Nobody is quite sure why this great city was built here it seems, but it is known that this great empire depended upon the Tonle Sap Lake as a source of water for irrigation of rice paddies and for fish. Food was in surplus and this made the empire rich. The lake is unusual in that it occupies a vastly different area in the dry and monsoon season. During the monsoon it fills to the brim and then, when the rain stops, it shrinks to a fraction of its original size, fish are concentrated in the water (as much as 10 tons of fish per sq km of lake water) which makes them relatively easy to catch.
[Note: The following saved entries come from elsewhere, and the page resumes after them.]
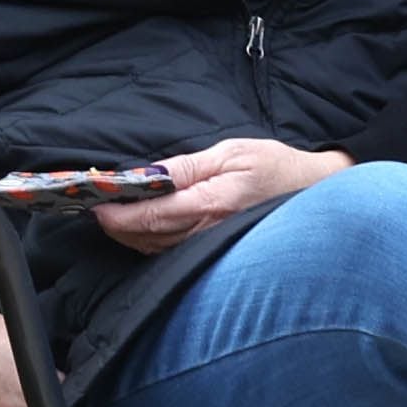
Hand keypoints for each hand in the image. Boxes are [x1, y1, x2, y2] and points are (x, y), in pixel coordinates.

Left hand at [90, 138, 351, 248]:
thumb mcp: (232, 154)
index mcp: (211, 204)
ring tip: (110, 212)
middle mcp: (207, 233)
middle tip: (92, 203)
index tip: (95, 201)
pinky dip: (148, 240)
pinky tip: (138, 226)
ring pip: (154, 248)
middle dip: (115, 223)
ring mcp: (210, 247)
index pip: (150, 217)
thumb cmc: (276, 169)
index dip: (117, 212)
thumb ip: (186, 167)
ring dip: (128, 233)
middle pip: (145, 237)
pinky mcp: (213, 252)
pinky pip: (170, 252)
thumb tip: (148, 175)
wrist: (314, 195)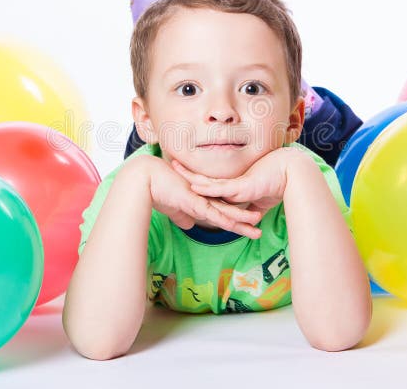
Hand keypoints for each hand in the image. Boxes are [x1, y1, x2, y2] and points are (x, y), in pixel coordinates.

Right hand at [139, 156, 263, 238]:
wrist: (146, 178)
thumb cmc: (157, 191)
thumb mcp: (173, 208)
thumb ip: (182, 215)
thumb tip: (188, 224)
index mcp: (200, 201)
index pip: (222, 212)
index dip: (235, 220)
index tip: (249, 226)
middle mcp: (204, 199)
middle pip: (229, 211)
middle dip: (245, 221)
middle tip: (261, 227)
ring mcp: (200, 199)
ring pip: (225, 212)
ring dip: (241, 219)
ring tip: (258, 224)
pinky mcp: (193, 201)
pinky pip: (212, 212)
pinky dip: (224, 218)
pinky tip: (235, 224)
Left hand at [171, 147, 302, 214]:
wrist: (293, 174)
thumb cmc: (279, 184)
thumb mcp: (261, 200)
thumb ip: (252, 208)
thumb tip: (250, 217)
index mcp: (233, 186)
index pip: (210, 184)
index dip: (196, 178)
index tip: (182, 174)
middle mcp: (230, 184)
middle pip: (204, 179)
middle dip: (187, 172)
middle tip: (171, 162)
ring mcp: (234, 185)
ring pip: (207, 181)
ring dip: (190, 175)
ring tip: (175, 166)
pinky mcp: (240, 188)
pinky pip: (219, 190)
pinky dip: (206, 189)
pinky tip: (193, 186)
Indeed, some fish get caught in the vegetation as the waters recede and can simply be picked up without any nets at all!

Some of the party (including Hania and I) got up at 5:30 am to see the sunrise over the Bayon (above).

What’s left for us to see are a series of truly spectacular ruins of which the most famous are Angkor Wat itself. the building is huge and surrounded by a moat which is, perhaps, the width of the Thames at Richmond and, in my estimation, 2-3 kilometres on a side – all man made needless to say. The three main towers at Angkor along with many courtyards and other buildings still stand are easily the most impressive archaeological remains I have ever seen. Nearby is the city of Angkor Thom (translated as Great City) which is a walled city of 9 sq km and estimated to have held a population of 100,000 people.

This is a magically creepy place (especially by early morning light) of 54 towers, each of which has four enigmatically smiling faces carved upon it – it has to be seen to be believed. We watched the light grow upon its walls and the monks came to tidy up the shrines and get ready for the pilgrims of the day to present incense sticks at the Buddhist shrines and make their devotions. That day we also saw the ruins of the city and several temples including one (Ta Prohm) which is largely overgrown by giant Banyan and other jungle trees.